The purest form of complexive thinking, as there is no central element that acts as a model as in associative complex.

Diffuse Complex

The elements in the complex are diffuse, undefined, and vague.

The boundaries of the complex are undefined, new concrete objects are included within the basic family continually on no clear grounds. “Unbounded complexes govern” ( p.141)

At this stage the child for the first time is capable of including objects that are outside of his practical knowledge.

Pseudoconcept

Psudoconcept is a bounded associative complex that can be easily confused with concept. ( e.g. the child selects triangles of different colors when given a tringle).

The child operates on the basis of concrete, empirical connections rather than conceptual grounds. The genetical and functional process of thinking here is complexive and associative rather than conceptual.

Pseudoconcept is the most widely used form of thinking of the preschool child. Children acquire word meaning that mediates the activity from adults but in their absence they use it as a associative complex.

Pseudoconcept is a link between complexive and conceptual thinking.

Pseudoconcept is not included in the system of concepts, that is characterized by hierarchy and dynamically changing systemic relationships among them. Therefore it is not a true concept.

“The activity of thinking in complexes will unfold differently than the activity of thinking in concepts.” ( p.148)

In pseudoconcept the elements of generalization/ complex preserve their individual uniqueness and concrete independence rather than merging with other elements of the complex. Single word can still have different meanings and indicate different things in different situations.

The third stage: The formation of concepts

Conceptual thinking

The true concept depends equally on the processes of analysis and synthesis.

Theoretical generalization ( true or scientific concepts in Vygotskian language) is fundamentally different from empirical one ( complexive thinking).

Theoretical concept is a system of meanings that are historically developing and dynamically changing, in which the nature of the relationships among elements holds the cultural meaning of the concept. Empirical concepts can be discrete units, used separately, that require definition and are part of classification or typology.

“The primary distinction between complexes and concepts is that these two forms of generalization are the result of different functional uses of the word.”(p.160) The word as a sign can be used in different ways.

Vygotsky distinguishes natural forms of thinking ( as a result of evolution, i.e. biological/natural) from historically emerging forms of human intellect ( as a result of historical and socio-cultural development).
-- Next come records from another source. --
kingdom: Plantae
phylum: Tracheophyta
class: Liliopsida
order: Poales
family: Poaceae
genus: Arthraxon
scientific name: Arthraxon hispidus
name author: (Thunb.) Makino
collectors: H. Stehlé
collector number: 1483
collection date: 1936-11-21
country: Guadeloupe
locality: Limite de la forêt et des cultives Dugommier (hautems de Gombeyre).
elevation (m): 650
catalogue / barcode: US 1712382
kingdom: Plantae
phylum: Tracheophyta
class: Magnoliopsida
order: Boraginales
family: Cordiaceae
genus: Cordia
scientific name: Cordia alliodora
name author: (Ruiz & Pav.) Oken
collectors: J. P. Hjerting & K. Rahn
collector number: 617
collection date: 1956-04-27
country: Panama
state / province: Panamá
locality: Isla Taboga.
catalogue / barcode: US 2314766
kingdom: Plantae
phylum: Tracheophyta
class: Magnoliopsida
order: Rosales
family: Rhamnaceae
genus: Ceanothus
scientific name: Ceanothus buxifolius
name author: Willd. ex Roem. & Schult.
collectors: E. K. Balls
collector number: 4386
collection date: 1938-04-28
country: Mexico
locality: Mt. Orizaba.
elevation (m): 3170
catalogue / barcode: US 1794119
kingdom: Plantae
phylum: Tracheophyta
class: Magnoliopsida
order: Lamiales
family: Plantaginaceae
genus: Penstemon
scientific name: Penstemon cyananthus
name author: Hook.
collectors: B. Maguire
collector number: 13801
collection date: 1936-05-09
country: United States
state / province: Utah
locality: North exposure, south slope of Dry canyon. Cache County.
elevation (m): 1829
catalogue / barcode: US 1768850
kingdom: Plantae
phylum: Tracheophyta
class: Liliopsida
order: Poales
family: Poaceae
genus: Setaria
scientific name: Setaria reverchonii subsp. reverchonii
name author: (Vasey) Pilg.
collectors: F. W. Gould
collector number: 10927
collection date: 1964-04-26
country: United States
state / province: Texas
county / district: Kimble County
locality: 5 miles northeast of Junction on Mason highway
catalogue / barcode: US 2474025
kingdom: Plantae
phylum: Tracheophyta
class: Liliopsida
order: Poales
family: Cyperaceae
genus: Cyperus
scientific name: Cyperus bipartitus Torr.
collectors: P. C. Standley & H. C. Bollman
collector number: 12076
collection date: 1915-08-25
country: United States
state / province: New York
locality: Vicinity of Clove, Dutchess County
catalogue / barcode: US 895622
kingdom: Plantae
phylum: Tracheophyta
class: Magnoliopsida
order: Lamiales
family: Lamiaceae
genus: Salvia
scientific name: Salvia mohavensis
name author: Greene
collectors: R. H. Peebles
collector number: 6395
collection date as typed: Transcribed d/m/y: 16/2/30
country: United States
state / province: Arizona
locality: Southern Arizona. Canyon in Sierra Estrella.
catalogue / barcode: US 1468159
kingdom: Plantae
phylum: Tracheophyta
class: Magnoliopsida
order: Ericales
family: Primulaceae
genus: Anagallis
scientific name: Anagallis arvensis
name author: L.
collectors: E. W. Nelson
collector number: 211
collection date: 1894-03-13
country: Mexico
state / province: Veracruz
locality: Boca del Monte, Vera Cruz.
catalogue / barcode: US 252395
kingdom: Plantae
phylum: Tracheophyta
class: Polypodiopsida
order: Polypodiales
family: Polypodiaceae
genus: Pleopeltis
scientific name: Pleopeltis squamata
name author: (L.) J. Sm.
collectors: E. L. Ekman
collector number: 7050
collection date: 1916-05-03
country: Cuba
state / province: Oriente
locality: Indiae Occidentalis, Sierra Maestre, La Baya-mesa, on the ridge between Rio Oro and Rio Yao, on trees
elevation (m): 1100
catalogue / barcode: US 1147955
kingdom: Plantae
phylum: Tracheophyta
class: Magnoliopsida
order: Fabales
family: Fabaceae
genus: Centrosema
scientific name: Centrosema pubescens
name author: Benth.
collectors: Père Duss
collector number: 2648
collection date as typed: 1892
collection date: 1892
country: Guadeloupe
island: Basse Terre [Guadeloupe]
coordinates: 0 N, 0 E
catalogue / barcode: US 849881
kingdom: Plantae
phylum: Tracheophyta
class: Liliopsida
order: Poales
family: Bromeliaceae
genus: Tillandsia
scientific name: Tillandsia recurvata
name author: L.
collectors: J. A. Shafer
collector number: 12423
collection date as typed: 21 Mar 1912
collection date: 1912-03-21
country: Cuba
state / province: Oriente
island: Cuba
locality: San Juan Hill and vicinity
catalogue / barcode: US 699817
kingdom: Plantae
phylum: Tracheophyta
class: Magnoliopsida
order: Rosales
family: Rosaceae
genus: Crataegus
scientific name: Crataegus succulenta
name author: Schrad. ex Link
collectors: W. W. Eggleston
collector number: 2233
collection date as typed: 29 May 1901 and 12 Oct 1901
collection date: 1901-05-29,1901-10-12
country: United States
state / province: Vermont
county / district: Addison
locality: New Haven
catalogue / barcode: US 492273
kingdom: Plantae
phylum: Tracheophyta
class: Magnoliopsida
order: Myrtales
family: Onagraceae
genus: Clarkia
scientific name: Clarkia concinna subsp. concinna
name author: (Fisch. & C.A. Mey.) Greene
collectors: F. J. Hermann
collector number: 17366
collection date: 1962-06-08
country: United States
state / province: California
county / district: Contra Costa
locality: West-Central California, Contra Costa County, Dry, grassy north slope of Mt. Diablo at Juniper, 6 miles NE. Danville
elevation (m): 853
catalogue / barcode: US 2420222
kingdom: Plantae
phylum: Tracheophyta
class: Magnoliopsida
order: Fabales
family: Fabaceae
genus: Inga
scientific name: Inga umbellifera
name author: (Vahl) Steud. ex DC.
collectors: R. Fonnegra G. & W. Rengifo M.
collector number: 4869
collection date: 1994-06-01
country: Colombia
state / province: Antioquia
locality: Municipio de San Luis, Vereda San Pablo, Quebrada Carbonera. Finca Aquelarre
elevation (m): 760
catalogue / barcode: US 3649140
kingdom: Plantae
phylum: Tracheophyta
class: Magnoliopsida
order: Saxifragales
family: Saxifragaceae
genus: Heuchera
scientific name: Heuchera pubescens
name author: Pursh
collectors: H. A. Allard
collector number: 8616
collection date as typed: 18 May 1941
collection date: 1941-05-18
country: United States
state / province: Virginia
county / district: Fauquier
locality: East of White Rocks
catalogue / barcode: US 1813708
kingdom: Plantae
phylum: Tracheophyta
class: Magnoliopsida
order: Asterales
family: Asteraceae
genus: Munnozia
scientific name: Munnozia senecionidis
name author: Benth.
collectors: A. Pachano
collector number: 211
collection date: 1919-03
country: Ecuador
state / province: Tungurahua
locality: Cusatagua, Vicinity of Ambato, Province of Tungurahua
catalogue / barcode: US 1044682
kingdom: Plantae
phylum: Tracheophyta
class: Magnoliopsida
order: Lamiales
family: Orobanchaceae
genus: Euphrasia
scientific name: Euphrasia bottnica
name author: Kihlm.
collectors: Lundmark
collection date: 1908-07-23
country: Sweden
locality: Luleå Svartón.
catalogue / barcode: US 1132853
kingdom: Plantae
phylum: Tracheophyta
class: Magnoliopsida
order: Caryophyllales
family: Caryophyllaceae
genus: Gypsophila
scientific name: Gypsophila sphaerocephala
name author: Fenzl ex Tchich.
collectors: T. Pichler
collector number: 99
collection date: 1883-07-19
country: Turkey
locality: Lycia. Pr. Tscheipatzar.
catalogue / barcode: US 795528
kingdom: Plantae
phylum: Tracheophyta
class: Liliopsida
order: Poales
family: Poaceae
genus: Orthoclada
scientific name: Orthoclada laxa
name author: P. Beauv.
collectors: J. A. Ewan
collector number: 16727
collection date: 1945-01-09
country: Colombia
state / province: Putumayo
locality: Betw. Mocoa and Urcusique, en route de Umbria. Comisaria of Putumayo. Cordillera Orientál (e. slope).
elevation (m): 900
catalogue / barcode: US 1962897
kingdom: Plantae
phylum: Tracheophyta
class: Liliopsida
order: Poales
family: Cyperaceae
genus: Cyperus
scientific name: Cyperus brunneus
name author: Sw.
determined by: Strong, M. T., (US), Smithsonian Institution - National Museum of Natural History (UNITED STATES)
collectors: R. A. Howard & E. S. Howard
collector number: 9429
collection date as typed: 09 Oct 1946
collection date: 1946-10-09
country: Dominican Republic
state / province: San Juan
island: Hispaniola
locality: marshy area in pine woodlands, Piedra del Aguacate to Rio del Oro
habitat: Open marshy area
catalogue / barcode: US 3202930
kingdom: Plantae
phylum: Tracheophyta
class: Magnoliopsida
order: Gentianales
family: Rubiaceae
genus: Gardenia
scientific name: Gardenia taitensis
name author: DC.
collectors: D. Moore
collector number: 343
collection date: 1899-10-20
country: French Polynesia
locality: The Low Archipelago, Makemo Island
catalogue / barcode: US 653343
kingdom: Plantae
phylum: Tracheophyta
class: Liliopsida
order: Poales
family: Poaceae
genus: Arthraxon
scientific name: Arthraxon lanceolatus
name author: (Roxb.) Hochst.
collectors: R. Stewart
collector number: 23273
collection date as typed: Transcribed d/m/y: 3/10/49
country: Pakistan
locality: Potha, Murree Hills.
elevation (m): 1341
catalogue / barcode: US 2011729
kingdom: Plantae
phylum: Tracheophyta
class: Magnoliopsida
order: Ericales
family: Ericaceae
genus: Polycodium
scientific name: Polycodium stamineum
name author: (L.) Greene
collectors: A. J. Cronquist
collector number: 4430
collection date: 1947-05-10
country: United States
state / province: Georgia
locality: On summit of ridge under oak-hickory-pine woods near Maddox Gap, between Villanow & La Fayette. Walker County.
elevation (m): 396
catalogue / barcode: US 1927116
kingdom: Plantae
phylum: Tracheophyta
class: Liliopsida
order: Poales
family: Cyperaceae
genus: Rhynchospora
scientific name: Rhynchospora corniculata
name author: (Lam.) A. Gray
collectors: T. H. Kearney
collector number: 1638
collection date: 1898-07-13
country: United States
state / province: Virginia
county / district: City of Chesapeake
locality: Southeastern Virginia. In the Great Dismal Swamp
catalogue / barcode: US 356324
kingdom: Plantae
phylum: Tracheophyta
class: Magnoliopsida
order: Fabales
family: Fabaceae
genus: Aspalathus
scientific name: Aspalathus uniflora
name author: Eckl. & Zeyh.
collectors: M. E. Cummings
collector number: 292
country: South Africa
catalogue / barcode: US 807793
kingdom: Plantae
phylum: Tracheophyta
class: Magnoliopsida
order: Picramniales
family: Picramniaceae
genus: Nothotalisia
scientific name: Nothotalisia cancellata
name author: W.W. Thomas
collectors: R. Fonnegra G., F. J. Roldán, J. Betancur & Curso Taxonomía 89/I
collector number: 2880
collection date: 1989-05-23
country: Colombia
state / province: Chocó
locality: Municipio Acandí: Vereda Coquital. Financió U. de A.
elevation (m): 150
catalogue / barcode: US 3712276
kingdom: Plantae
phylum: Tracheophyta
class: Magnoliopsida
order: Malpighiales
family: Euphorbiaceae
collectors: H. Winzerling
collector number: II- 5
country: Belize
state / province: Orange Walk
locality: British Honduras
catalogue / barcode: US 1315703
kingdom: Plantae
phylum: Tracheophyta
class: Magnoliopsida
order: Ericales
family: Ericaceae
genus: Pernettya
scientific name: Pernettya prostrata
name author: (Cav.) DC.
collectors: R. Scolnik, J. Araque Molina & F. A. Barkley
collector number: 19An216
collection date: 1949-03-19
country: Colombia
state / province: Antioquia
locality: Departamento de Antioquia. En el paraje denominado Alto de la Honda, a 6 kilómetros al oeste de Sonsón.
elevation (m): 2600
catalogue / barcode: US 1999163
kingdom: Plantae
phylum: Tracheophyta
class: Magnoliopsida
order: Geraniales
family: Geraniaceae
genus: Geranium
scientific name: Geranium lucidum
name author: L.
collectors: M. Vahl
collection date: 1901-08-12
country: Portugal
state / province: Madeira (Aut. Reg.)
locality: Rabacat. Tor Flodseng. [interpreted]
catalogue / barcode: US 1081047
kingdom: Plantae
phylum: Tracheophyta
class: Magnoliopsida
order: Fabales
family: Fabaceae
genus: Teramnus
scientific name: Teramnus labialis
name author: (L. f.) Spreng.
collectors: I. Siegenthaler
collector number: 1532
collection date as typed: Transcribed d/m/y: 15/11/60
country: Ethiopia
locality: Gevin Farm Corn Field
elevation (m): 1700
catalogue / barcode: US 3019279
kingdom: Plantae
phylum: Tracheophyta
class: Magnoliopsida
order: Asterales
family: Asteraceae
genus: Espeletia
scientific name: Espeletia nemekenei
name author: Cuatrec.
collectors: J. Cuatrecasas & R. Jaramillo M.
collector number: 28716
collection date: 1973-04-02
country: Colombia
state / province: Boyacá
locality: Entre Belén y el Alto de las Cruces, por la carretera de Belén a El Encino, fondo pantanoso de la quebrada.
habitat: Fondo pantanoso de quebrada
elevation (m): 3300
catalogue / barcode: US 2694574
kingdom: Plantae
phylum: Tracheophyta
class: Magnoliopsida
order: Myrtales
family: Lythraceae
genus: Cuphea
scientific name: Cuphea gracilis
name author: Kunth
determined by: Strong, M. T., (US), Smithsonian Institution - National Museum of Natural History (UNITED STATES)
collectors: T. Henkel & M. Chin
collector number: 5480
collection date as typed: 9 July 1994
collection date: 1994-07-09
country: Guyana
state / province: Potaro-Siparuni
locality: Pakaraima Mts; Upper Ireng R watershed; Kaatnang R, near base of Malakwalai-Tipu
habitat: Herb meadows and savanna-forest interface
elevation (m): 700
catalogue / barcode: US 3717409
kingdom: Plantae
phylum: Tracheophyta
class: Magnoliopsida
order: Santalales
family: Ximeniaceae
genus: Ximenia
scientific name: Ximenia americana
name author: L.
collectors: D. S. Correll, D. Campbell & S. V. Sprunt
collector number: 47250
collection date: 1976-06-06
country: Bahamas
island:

In this sense complexive thinking belongs to the first group and conceptual to the second one.

Develops in adolescence as a means to solve specific social or other tasks that adolescent faces in the process of development. Concept develops as a result of solving these tasks.

Difference between concept formation and verbal definition.

Methodological issues

Experimental approach to reveal the genesis of conceptual thinking.

Process of transition from one form of thinking to another is not mechanical, and does not imply pure quantitative accumulation. For example, transition from complexive thinking to thinking in concepts is revolutionary, it restructures the whole system of relationships among various higher psychological functions in the consciousness of the human being.

Genetic functional analysis of concept formation

The development of concepts is analyzed simultaneously from two directions, the general and the particular

Limitations of the experiment

The word meaning - concept

“…the use of the word acts as means of forming the concept, how from syncretic images and connections, complexive thinking, and potential concepts there arises that unique signifying structure that we may call a concept in a true sense of the word.” ( p.166)

Reflection of the learning task

Go back to your question and analyze it. What type of thinking did you use to formulate it?

Did your question help to discover the fundamental relationships, essential contradictions and/or meanings of Vygotskian theory of conceptual development?

If possible/applicable, how would you reformulate your question now ? What are the new questions that emerged?